▶ Excerpt provided:
Here is a little story.  Four years ago, while still living in Seattle, Randy and I stole away to San Francisco for a weekend away from our kids.  He had to work one of the days and Allison, one of my favorite blogging friends, met me at the Ferry Building for a day of exploring.  She lives in Oakland, a place that, at the time, I knew next to nothing about.  I wasn’t even quite sure where it was.  Maybe kind of “over there”.  Bay Bridge?  Golden Gate Bridge?  Not sure.  We shared an amazing day of wandering.  We had terrific pizza and shared a bottle of wine at Delfina and I bought my copy of Plenty, then only available in the British version and costing $65, at Omnivore Books.  Along the way, Allison mentioned to me that might be opening a restaurant.  She went on to tell me the incredible story of meeting a like minded person while waiting for a table in a coffee shop, and they were thinking of doing a restaurant serving mac and cheese.  I listened to and supported her.  And in my head I kept thinking, “There are restaurants in Oakland?”

I often think of that day with Allison for many reasons.  One is that she did open that restaurant and they have been incredibly successful from day one.  Another is that Allison is still a close friend of mine and now that we live close to one another, we love spending time with her, her awesome husband Alejandro and their beautiful baby Nico.  And another is how amazing it is to me that I had no perception of Oakland, other than it was “over there”, and now I live here.  And yes, there are lots of restaurants in Oakland!

Recently, Allison and her partner Erin came out with a cookbook and I was lucky enough to get a review copy.  We have enjoyed eating at the restaurant many times and have been to parties where their stellar mac and cheese was on the menu.  I wondered how the restaurant recipes would translate to the home cook.  I am here to tell you this is a winner of a book.  It totally captures the sweet spirit of the restaurant and all the favorite dishes, mac and cheese and sides alike, are in there.  You get a feeling for what it is like to eat at Homeroom and you also get to read about their unlikely partnership.  I never really thought that I had passionate feelings about whether mac and cheese should be served creamy from the pot, or topped with crunchy breadcrumbs from the oven, but in fact I do have extremely strong feelings about this important distinction.  (The latter.  And the book allows you to make most of the macs both ways.)  I made two of the mac and cheese recipes and they were, dare I say it?, better than the restaurant.  Mac and cheese is special, of course.  It is comfort food at its highest level.  Some people would say that there is no reason to get fancy.  That plain ol’ regular mac and cheese is perfect.  I challenge those people to make the Macximus.

This is deliciousness comes from the “International Relations” chapter of the book where you will find other stunners like Croque Madame Mac and Shepherd’s Mac.  In this one, we have spinach, artichoke hearts, and three cheeses (feta! Pecorino! Jack!) that go so well together that the end result might stun you a bit.  I love mac and cheese as much as the next person but sometimes I find it can get a bit monotonous.  All that creaminess in one dish and my palate gets kind of tired.  This dish gave my taste buds something else to think about with the added vegetables and the tangyness of the cheese.  This is not to say that the Basic Baked Mac and Cheese, which I made for, ahem, the kids, was not amazing.  I may have dipped my fork into that dish a time or two.  Or three.

▶ Dataset extract:
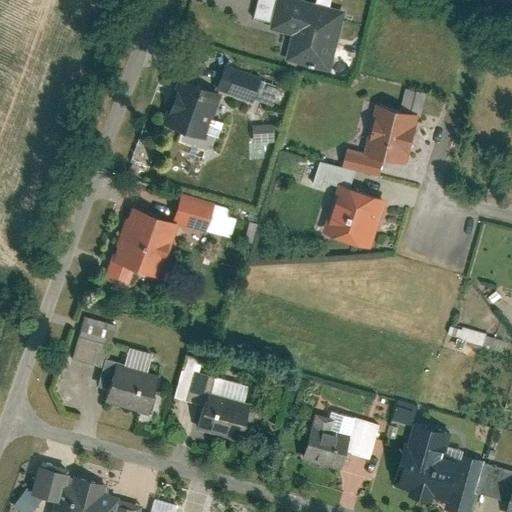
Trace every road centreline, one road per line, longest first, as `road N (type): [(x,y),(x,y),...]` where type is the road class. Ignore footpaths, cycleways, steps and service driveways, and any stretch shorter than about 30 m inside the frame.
road 1 (residential): [(160,0),(8,419)]
road 2 (residential): [(8,419),(322,509)]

▶ Directives:
1. Answer these questions about the mac and cheese cookbook review, one per line:
(a) At which store did the writer buy a copy of Plenty?
(b) What is the name of Allison's baby?
(c) Which three cheeses go into the Macximus?
2. Copy the mac and cheese cookbook review word for word, from "This is deliciousness" up to and including "two.  Or three.".

▶ Task-by-task solutions:
1.
(a) Omnivore Books
(b) Nico
(c) Feta, Pecorino, and Jack

2.
This is deliciousness comes from the “International Relations” chapter of the book where you will find other stunners like Croque Madame Mac and Shepherd’s Mac.  In this one, we have spinach, artichoke hearts, and three cheeses (feta! Pecorino! Jack!) that go so well together that the end result might stun you a bit.  I love mac and cheese as much as the next person but sometimes I find it can get a bit monotonous.  All that creaminess in one dish and my palate gets kind of tired.  This dish gave my taste buds something else to think about with the added vegetables and the tangyness of the cheese.  This is not to say that the Basic Baked Mac and Cheese, which I made for, ahem, the kids, was not amazing.  I may have dipped my fork into that dish a time or two.  Or three.